L’espace littéraire de François Cheng se conforme à la préconisation de Zong Baihua (1897-1986), esthète chinois, à propos de l’espace dans la peinture chinoise. Ce qui se voit tout d’abord par les relations bipolaires : vide-plein, yin-yang, noir-blanc, dense-clairsemé, concentré-dilué, clair-obscur, caché-manifesté, ouverture-clôture, en montée-en descente, de face-de dos, qui varient le tempo, créent la tension, le rythme et le mouvement. L’une des manifestations du vide, la légèreté, donne à l’espace littéraire son caractère aérien et pur. La manière de contempler selon la cosmologie chinoise invite l’artiste chinois à regarder le paysage par la fenêtre, à le conceptualiser par l’effet du miroir, à le visualiser en deux dimensions et à faire venir l’univers vers soi. Par la mobilisation des organes sensoriels – notamment la synesthésie qui s’obtient dans l’état du vide – l’écrivain arrive à créer un espace en cours de mouvement, dont les éléments communiquent entre eux et se répondent, faisant en sorte que l’espace littéraire devienne un espace rythmé et musicalisé, analogue à l’espace pictural chinois.
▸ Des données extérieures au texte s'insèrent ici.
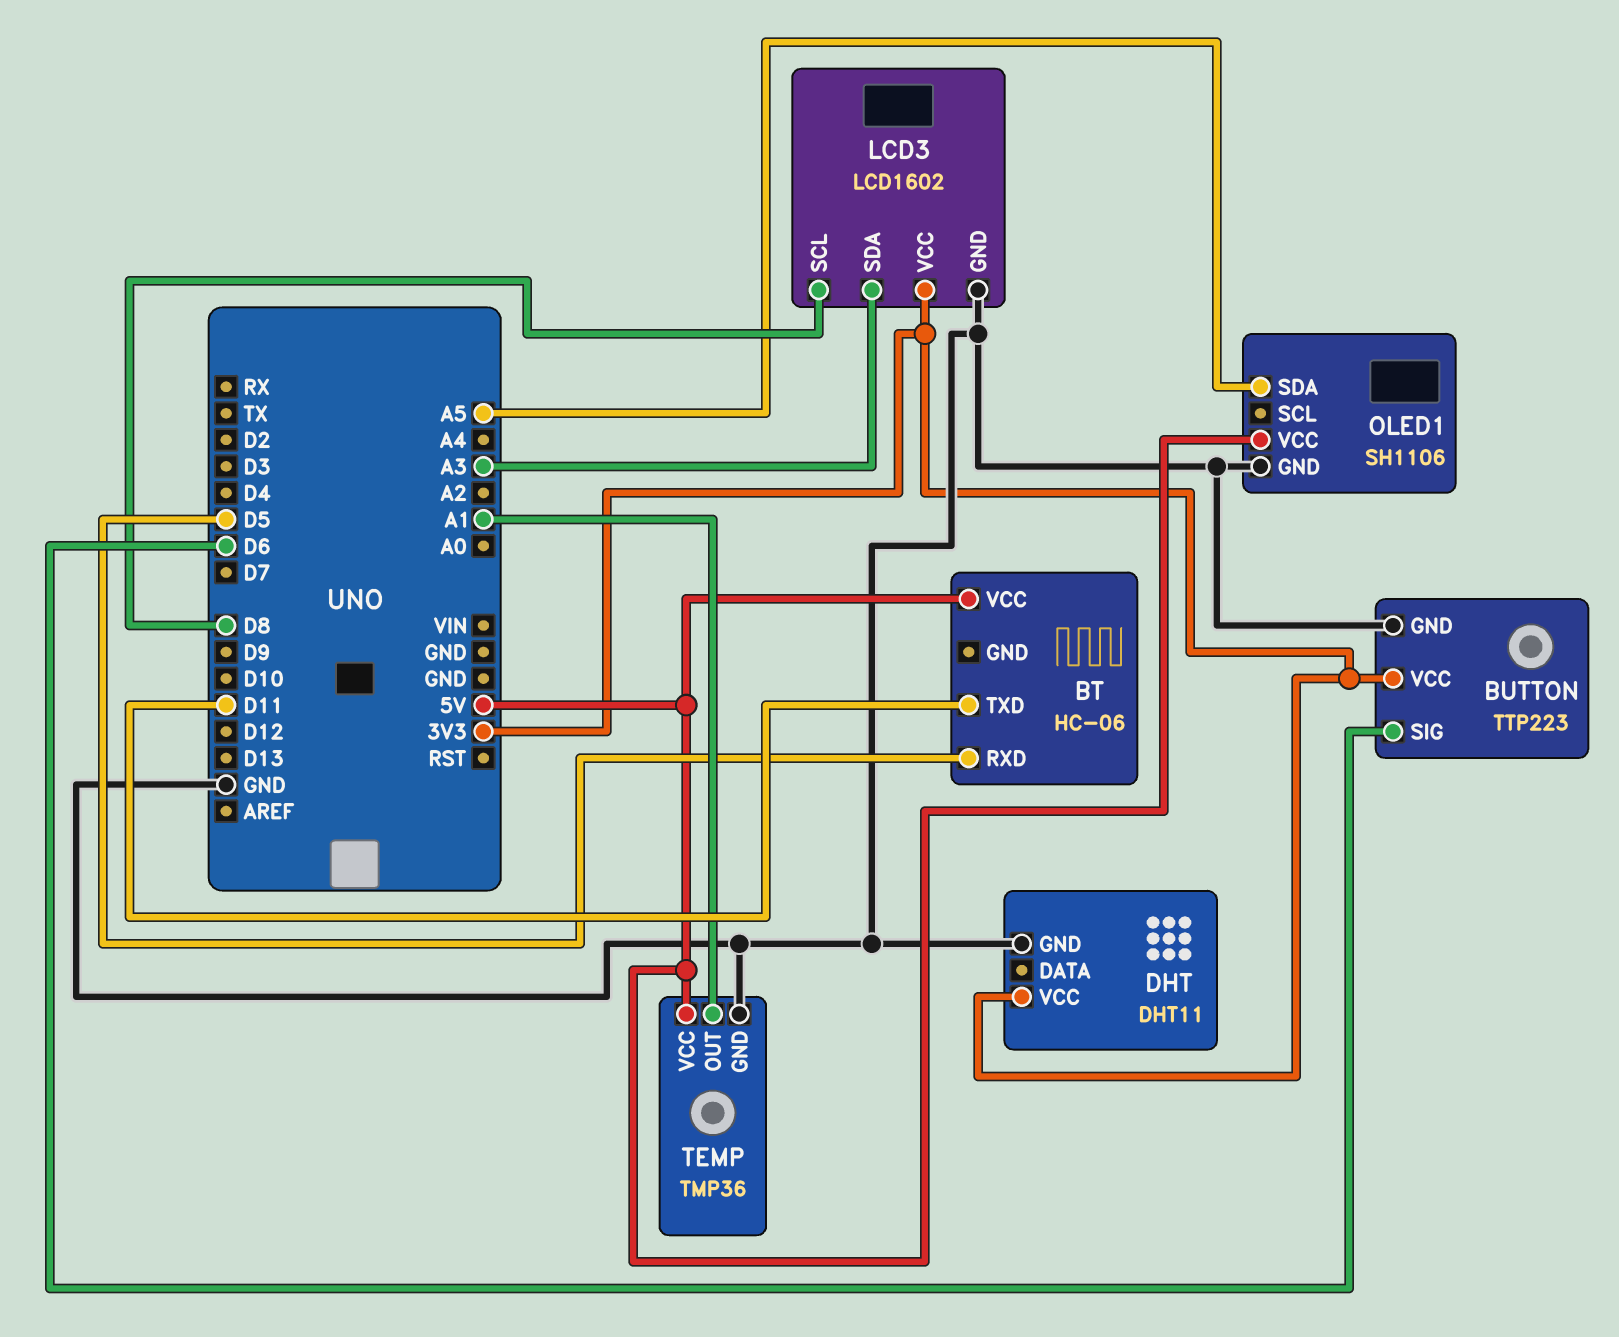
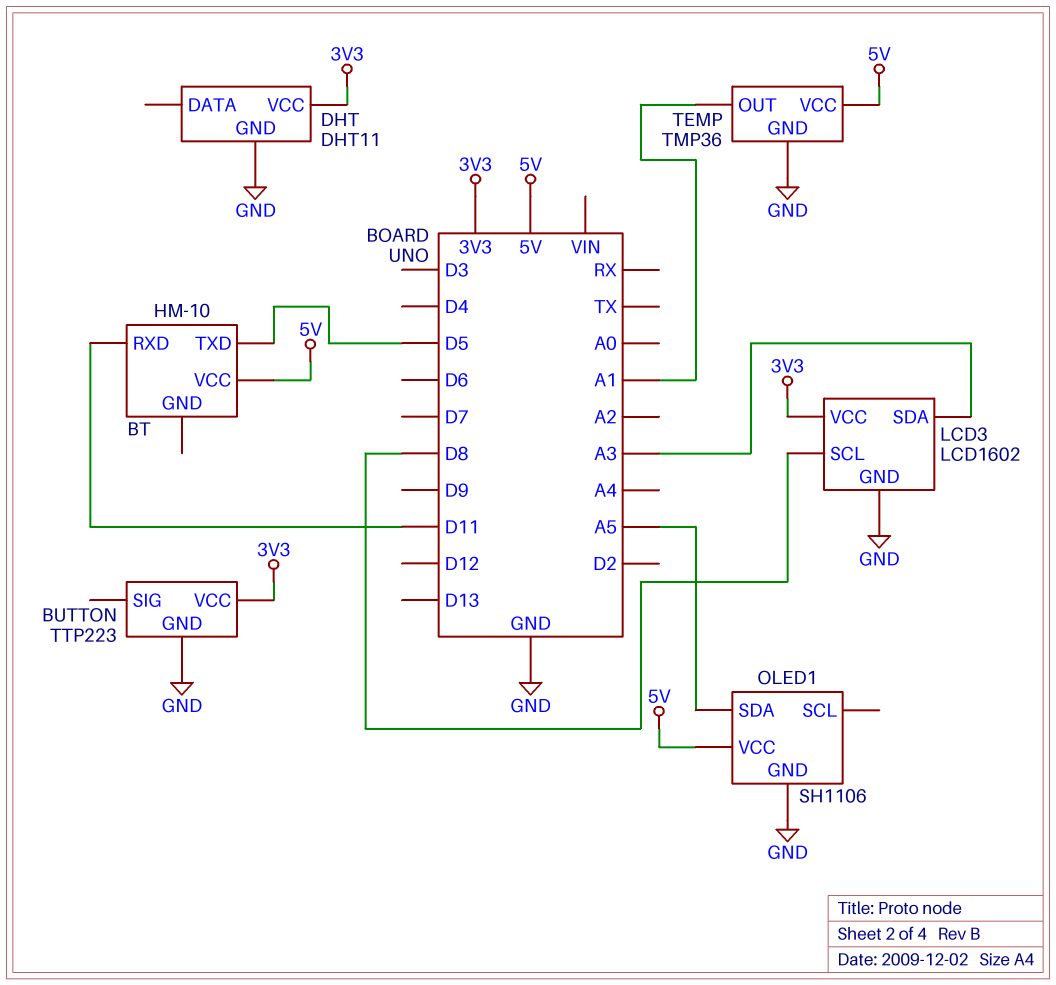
BT: HC-06 -> HM-10
BT pin RXD: D5 -> D11
BT pin TXD: D11 -> D5
BUTTON pin SIG: D6 -> none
Les descriptions des monts, des fleuves, des brumes et des nuages dans Le Dit de Tianyi correspondent aux idées picturales sous plusieurs aspects : méthode, composition, souffle rythmique, vide-plein, pinceau-encre, yin-yang, clair-obscur, montagne-eau, ciel-homme, espace-temps. Elles font preuve non seulement de la vision du peintre chinois qu’a François Cheng, mais aussi de la cosmologie chinoise rythmée et musicalisée, animée par le souffle.

Le long voyage, géographique et spirituelle, qui a amené François Cheng d’Orient en Occident, lui a permis de porter un regard bifide sur les deux cultures. La traversée de l’œuvre de l’écrivain que nous effectuons, fait apparaître, dans la redondance même de certains commentaires que nous citons, d’un chapitre à l’autre, l’unité profonde de l’existence et de la pensée de François Cheng, sa grande culture de la tradition philosophique et picturale chinoise, qui imprègne ses romans, sa poésie, et bien entendu ses essais sur les maîtres anciens. Il a investi les formes romanesques et poétiques, par les histoires racontées, les personnages créés, l’univers imaginaire de ses fictions, dans son mode de narration et son style imagé, dans l’écriture des poèmes, dans sa pratique de la calligraphie aussi, une vision du monde qui est aussi une philosophie de la vie, venue des anciens temps jusqu’à nous.

L’apport et l’originalité de François Cheng sont doubles. D’une part, en empruntant le souffle rythmique, le vide-plein et d’autres idées à la peinture chinoise, il a élargi et enrichi l’espace romanesque occidental ; d’autre part, par les ressources de la langue française, il a transformé le pictural en langage romanesque et poétique qui se déroule dans le temps, ce qui fait sa modernité.

Les réflexions de François Cheng sur la peinture témoignent du langage poétique et pictural dans l’expression d’une pensée ; les propos des peintres de la tradition sont pour lui un trésor, ils nous guident dans la compréhension de la théorie picturale, avec les textes littéraires qui nous apparaissent comme des miroirs de cette pensée.

Comme François Cheng l’indique dans Le Dit de Tianyi, sans connaissance de la peinture occidentale, nous serions limités dans une vision préconçue de la peinture chinoise, sans avoir mis en regard les deux, par la comparaison, la véritable valeur de la peinture chinoise ne serait pas reconnue. Chez François Cheng, coexistent les deux cultures, il incarne lui-même le dialogue possible entre les deux. Son œuvre, appréhendée dans sa totalité, nous invite ainsi, de façon exemplaire, à le suivre sur le chemin de la rencontre qu’il a su ouvrir, depuis un passé millénaire jusqu’au temps présent, pour une compréhension et un enrichissement mutuels.